The city argues that it needs latitude in determining who is a threat, because of long-standing problems in the court system. A Philadelphia Inquirer report last year noted that while prosecutors in other big cities win felony convictions in half of violent-crime cases, in Philadelphia, prosecutors had been winning only 20 percent.

It seems to me that this is the real problem to fix. You can’t have a revolving door justice system and expect to turn your city as a whole into a kind of low-level prison, where we all have to deal with more restrictive laws because the City can’t serve basic functions such as controlling crime. It is also absolutely inappropriate to consider arrests, rather than convictions, in determining who is permitted to exercise a constitutional right.

Fudging the Numbers

Looks like Ramsey and Nutter are fudging the murder numbers in Philadelphia to make this year not look like quite the disaster it’s actually been. It’s worth noting that Philadelphia’s response to the same financial crisis everyone else is facing was to cut police and firefighters first and foremost.

Meet Some Real Gun Violence Prevention Activists

This is what groups like CSGV and Brady Campaign would look like if they were really about gun violence prevention, rather than being about collecting money from suburbanites who think guns are icky.

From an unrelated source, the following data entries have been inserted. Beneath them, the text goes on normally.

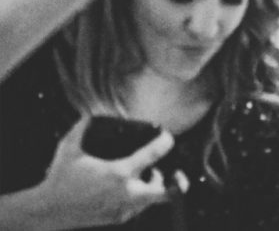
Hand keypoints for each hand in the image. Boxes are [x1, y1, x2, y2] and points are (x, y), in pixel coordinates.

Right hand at [32, 117, 184, 228]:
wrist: (48, 211)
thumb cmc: (60, 178)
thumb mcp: (69, 149)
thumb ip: (81, 128)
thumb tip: (89, 114)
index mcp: (119, 173)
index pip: (153, 155)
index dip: (165, 142)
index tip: (167, 137)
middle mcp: (127, 193)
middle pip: (167, 191)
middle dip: (177, 181)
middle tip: (175, 171)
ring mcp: (124, 208)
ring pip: (153, 199)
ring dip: (154, 186)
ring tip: (145, 175)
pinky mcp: (119, 218)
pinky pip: (138, 208)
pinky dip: (140, 198)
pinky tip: (130, 188)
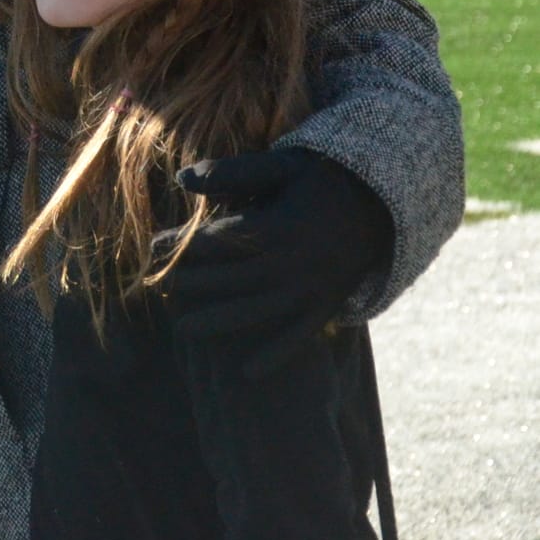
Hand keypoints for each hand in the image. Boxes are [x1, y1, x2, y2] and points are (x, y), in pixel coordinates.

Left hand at [156, 149, 392, 375]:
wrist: (385, 206)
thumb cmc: (322, 180)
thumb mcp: (282, 165)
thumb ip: (233, 173)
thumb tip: (182, 179)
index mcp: (279, 227)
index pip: (220, 239)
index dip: (184, 244)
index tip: (153, 245)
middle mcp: (295, 263)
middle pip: (232, 278)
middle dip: (192, 283)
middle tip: (154, 287)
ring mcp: (313, 289)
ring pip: (259, 311)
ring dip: (219, 321)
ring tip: (181, 329)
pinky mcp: (329, 305)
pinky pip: (300, 336)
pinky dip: (275, 355)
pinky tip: (247, 373)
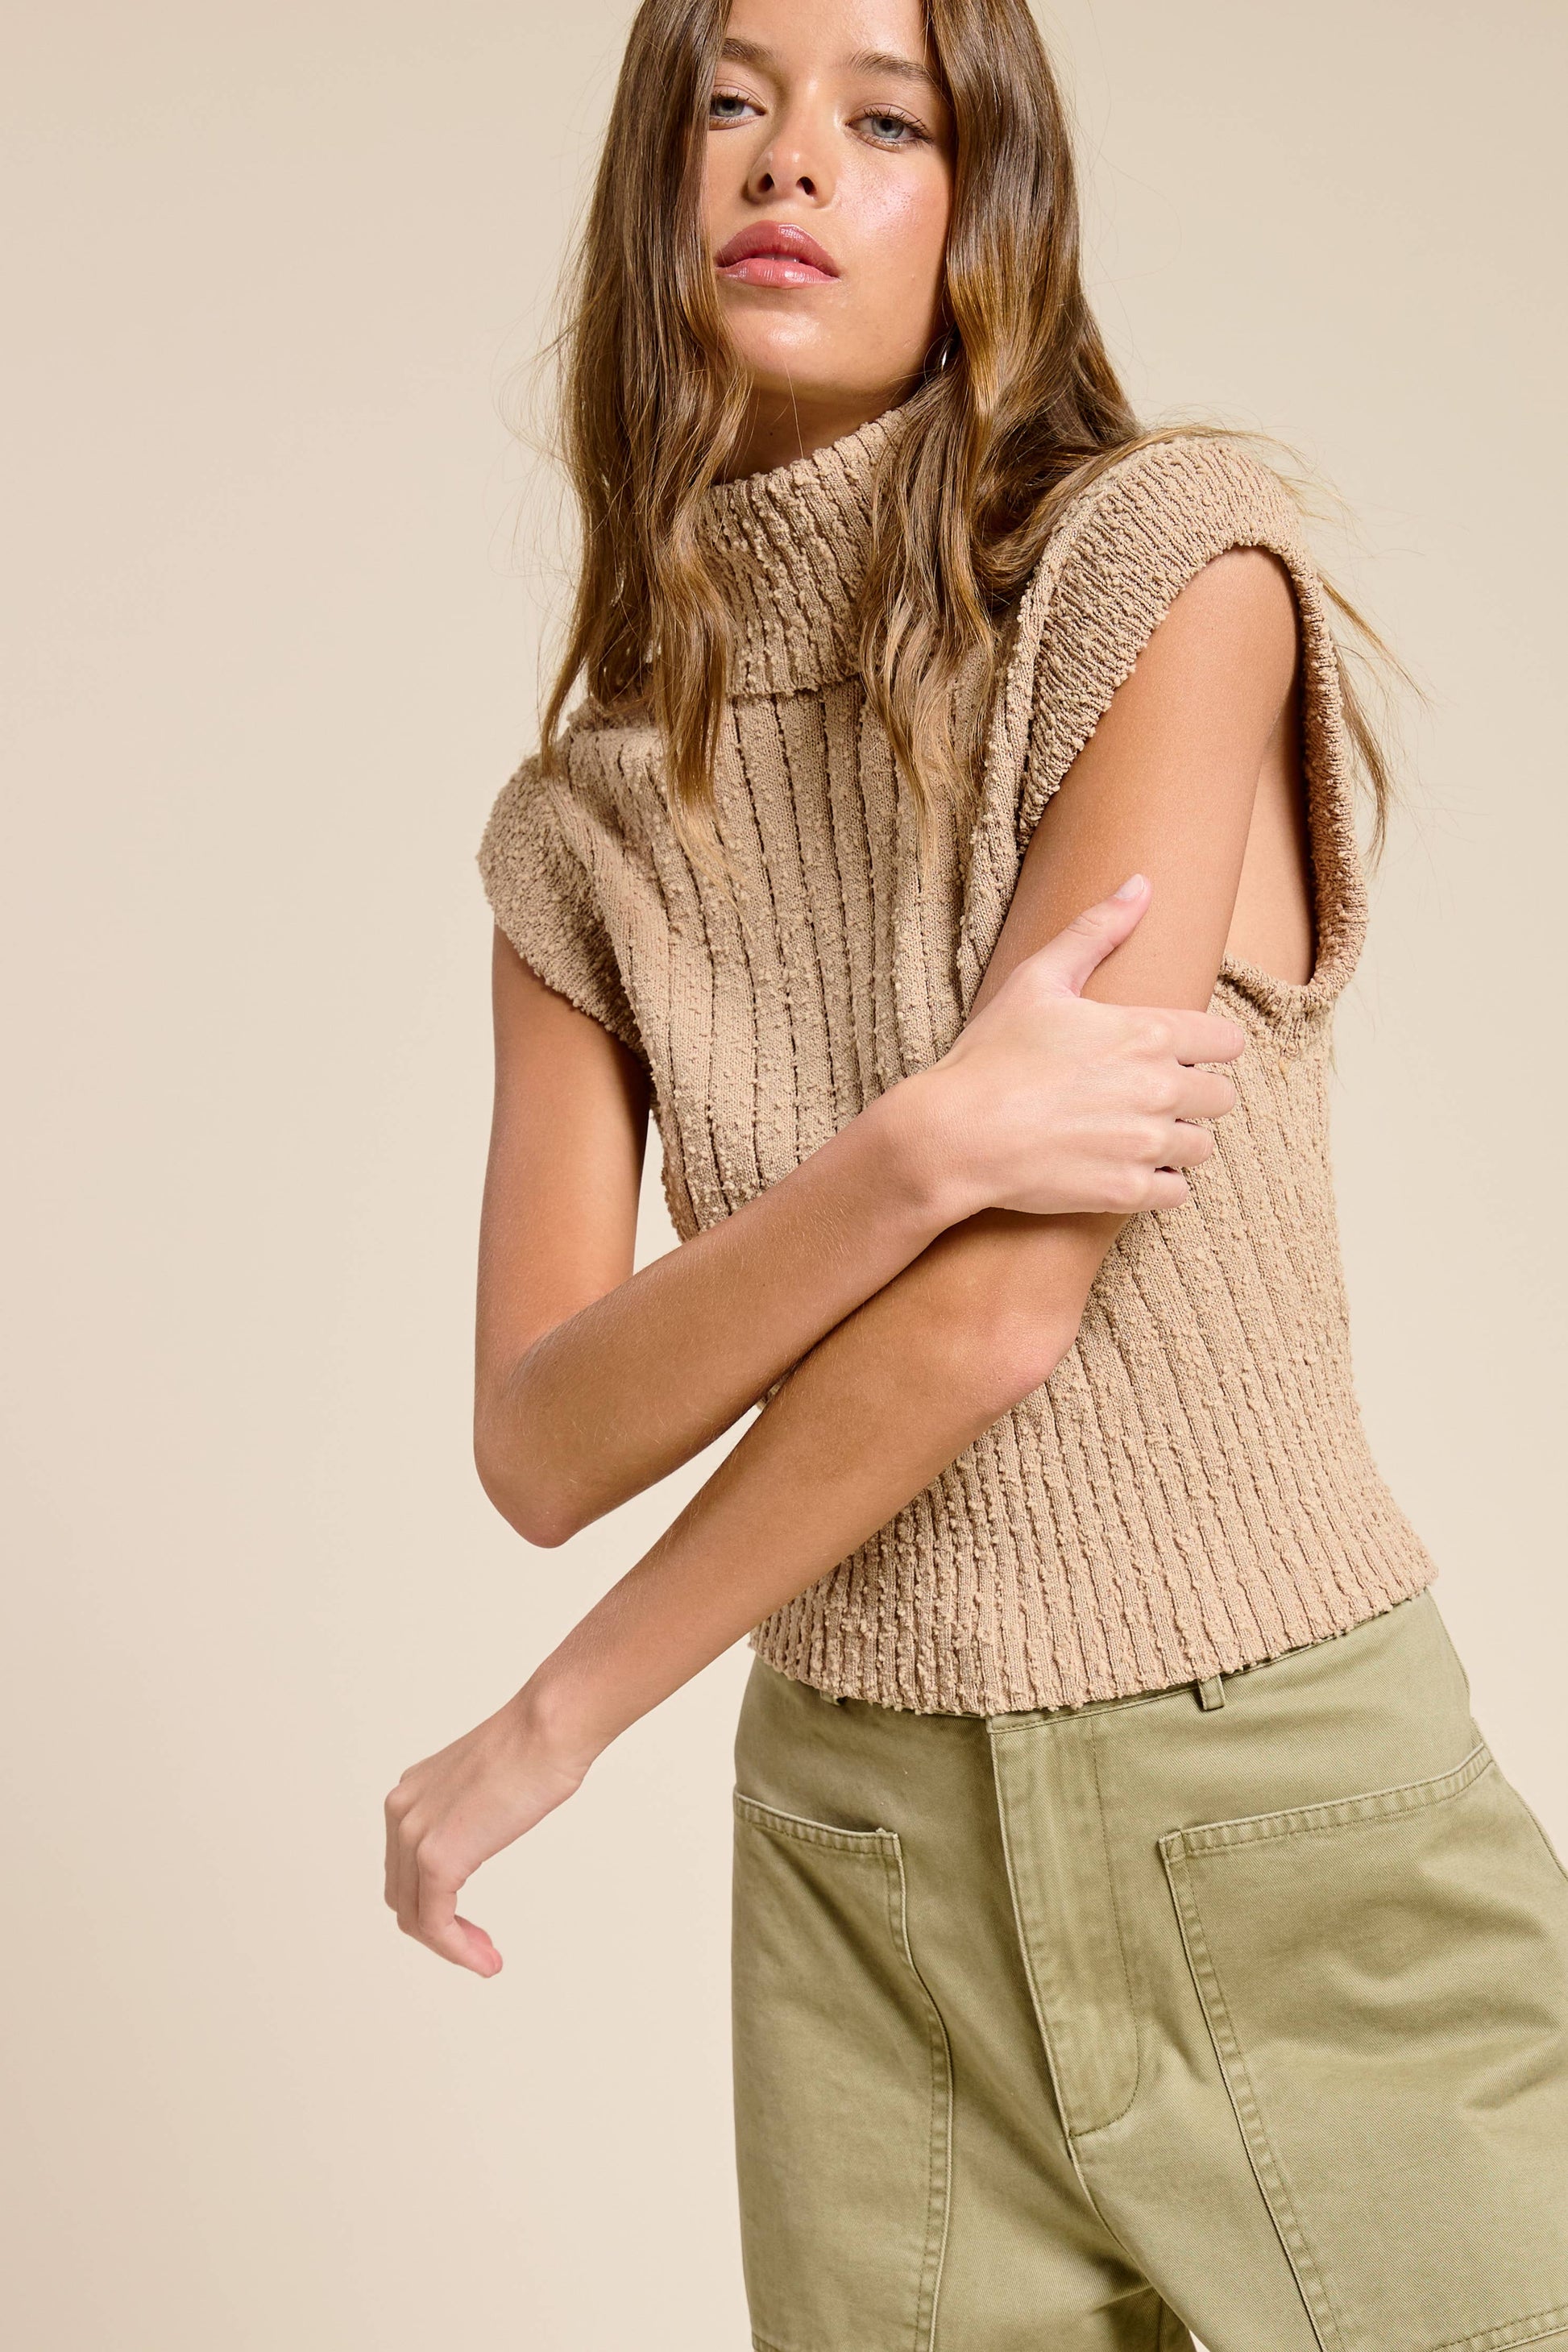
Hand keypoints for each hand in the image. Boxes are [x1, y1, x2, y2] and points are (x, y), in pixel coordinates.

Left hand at [384, 1683, 589, 1975]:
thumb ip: (472, 1809)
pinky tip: (486, 1961)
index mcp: (411, 1793)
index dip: (434, 1903)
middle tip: (480, 1950)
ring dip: (450, 1947)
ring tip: (486, 1960)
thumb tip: (486, 1827)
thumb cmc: (538, 1744)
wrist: (548, 1727)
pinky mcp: (437, 1858)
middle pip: (404, 1895)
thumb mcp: (488, 1782)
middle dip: (440, 1930)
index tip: (470, 1926)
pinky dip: (458, 1950)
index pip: (405, 1867)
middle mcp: (401, 1812)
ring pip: (415, 1916)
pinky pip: (436, 1924)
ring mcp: (414, 1835)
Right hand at [919, 876, 1244, 1218]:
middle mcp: (1159, 1089)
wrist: (955, 1134)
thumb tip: (1140, 883)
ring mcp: (1146, 1144)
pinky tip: (1124, 1168)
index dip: (1207, 1047)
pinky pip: (1176, 1192)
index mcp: (1147, 1033)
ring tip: (1134, 1135)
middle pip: (1221, 1097)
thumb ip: (1095, 930)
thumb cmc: (991, 1054)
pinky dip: (1157, 1183)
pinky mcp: (1128, 1191)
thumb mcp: (1038, 979)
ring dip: (1177, 1141)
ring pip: (1201, 1146)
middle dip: (1193, 1095)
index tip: (1181, 1053)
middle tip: (1149, 1096)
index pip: (1227, 1042)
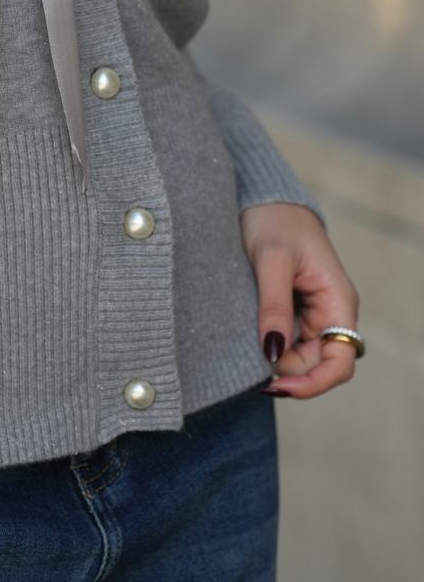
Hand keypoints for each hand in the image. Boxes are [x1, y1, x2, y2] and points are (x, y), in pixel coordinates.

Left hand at [241, 202, 359, 398]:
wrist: (263, 195)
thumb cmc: (274, 220)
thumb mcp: (271, 260)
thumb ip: (274, 305)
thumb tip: (272, 352)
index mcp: (337, 302)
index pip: (339, 361)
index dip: (313, 383)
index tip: (277, 386)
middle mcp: (330, 312)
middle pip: (315, 363)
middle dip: (286, 369)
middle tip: (248, 361)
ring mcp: (312, 311)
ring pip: (298, 353)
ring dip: (274, 355)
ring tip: (244, 344)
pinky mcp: (293, 307)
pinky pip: (285, 337)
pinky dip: (268, 341)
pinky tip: (247, 335)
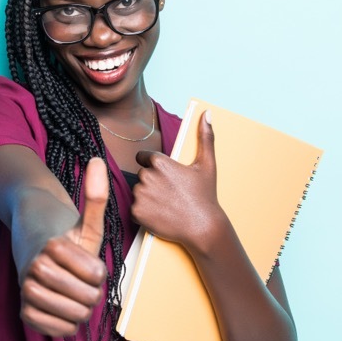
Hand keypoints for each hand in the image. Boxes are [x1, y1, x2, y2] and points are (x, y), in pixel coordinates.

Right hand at [18, 157, 109, 336]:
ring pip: (72, 316)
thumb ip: (95, 196)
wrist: (33, 250)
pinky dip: (64, 324)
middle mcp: (35, 267)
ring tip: (73, 294)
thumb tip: (99, 160)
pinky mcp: (24, 311)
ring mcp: (27, 290)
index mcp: (53, 245)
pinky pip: (56, 330)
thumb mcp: (85, 221)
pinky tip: (63, 308)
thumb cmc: (66, 237)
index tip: (88, 263)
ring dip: (79, 309)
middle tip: (82, 282)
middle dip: (90, 292)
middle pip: (87, 298)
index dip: (98, 272)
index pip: (96, 275)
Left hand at [132, 110, 227, 254]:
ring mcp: (140, 195)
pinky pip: (134, 209)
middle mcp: (147, 177)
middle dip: (152, 182)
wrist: (203, 227)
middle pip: (141, 175)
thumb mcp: (207, 164)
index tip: (166, 177)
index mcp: (160, 163)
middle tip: (170, 193)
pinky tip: (160, 214)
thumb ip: (205, 136)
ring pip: (138, 191)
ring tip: (167, 204)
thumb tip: (206, 113)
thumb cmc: (205, 196)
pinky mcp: (136, 212)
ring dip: (147, 197)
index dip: (155, 166)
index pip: (144, 157)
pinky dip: (143, 212)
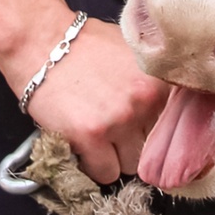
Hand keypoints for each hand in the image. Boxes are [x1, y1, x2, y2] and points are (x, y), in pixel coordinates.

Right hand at [22, 18, 169, 185]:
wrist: (40, 41)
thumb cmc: (84, 45)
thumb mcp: (131, 53)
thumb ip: (154, 84)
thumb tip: (170, 117)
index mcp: (160, 81)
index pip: (174, 130)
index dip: (153, 129)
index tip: (140, 128)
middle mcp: (145, 100)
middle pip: (152, 148)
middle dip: (133, 141)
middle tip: (110, 125)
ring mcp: (119, 120)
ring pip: (130, 165)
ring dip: (113, 155)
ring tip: (95, 132)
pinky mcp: (91, 136)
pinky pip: (105, 173)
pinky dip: (93, 164)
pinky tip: (82, 142)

I don’t think this group, “CeaseFire Philadelphia”, is affiliated with CeaseFire PA. CeaseFire Philadelphia seems to be about actually intervening with troubled young men, to get them to give up a life of violence, using older men from the same neighborhoods, who have since given that life up. According to the article, it seems to work. I think programs like this are a great thing if they work.

CeaseFire PA, on the other hand, have a number of members that live in rough and tumble neighborhoods like Rador and Ardmore, and I think perhaps have seen some of the individuals from CeaseFire Philadelphia, when they drive quickly through those neighborhoods with the doors locked after getting lost on the way back from dinner and a show.

Castle Doctrine Hysteria

From the Philly Inquirer:

When Gov. Corbett signed a law June 28 expanding the right to use deadly force outside the home, gun-control proponents predicted every thug would have a new defense to pulling the trigger.

It didn’t take long.

Just eight days after the new “castle doctrine” law took effect, it has been raised in the defense of a North Philadelphia man charged with killing a neighbor over $100 owed in the purchase of a pit bull puppy.

Of course, they are going to raise self-defense, since that’s one of the main defenses used against the charge of murder. That was true before castle doctrine, and it’ll be true after. The way they continue to describe the case, it looks like a pretty run of the mill self defense claim. In this case, Johnson was threatened by several men:

Cruz testified that Jetson Cruz asked Johnson why he threatened Samantha, then shoved him, and that “Lydell pulled a gun from his waist and started shooting.”

That’s likely going to hinge on whether he had a reasonable fear of imminent death or grave injury, rather than a duty to retreat. Multiple attackers against one can be reasonable under certain circumstances. The Inquirer is making mountains out of molehills here. This is a fairly ordinary self-defense claim, and I don’t think Castle Doctrine is likely to pay a big role in it, or a role at all.